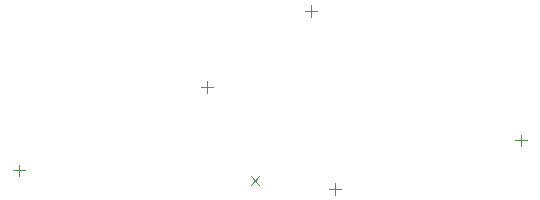
<source format=gbr>
%TF.GenerationSoftware,Altium Limited,Altium Designer,22.8.2 (66)*%
G04 Layer_Color=0*
%FSLAX45Y45*%
%MOMM*%
%TF.SameCoordinates,DE4C73A7-34E9-4613-BA68-141157798951*%
%TF.FilePolarity,Positive*%
%TF.FileFunction,Other,Top_Component_Center*%
%TF.Part,Single*%
G01*
G75*
%TA.AperFunction,NonConductor*%
%ADD71C,0.10000*%
D71*
X7516660Y3352800D02*
X7616660D01*
X7566660Y3302800D02*
Y3402800D01*
X4908700Y3755800D02*
Y3855800D01*
X4858700Y3805800D02*
X4958700D01*
X5741200Y4447540D02*
X5841200D01*
X5791200Y4397540D02*
Y4497540D01*
X5994400Y2893860D02*
Y2993860D01*
X5944400Y2943860D02*
X6044400D01*
X5280865Y2977085D02*
X5351575Y3047795D01*
X5280865D02*
X5351575Y2977085D01*
X3319780Y3048800D02*
Y3148800D01*
X3269780Y3098800D02*
X3369780D01*
%TF.MD5,08b73aa1f80e3912c7ccd6d05d493484*%
M02*

</source>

Assignment:
All lines from the one containing "X6044400D01*" through the end of the listing above are to be restated word for word, and no others.

Solution to this problem:
X6044400D01*
X5280865Y2977085D02*
X5351575Y3047795D01*
X5280865D02*
X5351575Y2977085D01*
X3319780Y3048800D02*
Y3148800D01*
X3269780Y3098800D02*
X3369780D01*
%TF.MD5,08b73aa1f80e3912c7ccd6d05d493484*%
M02*

</source>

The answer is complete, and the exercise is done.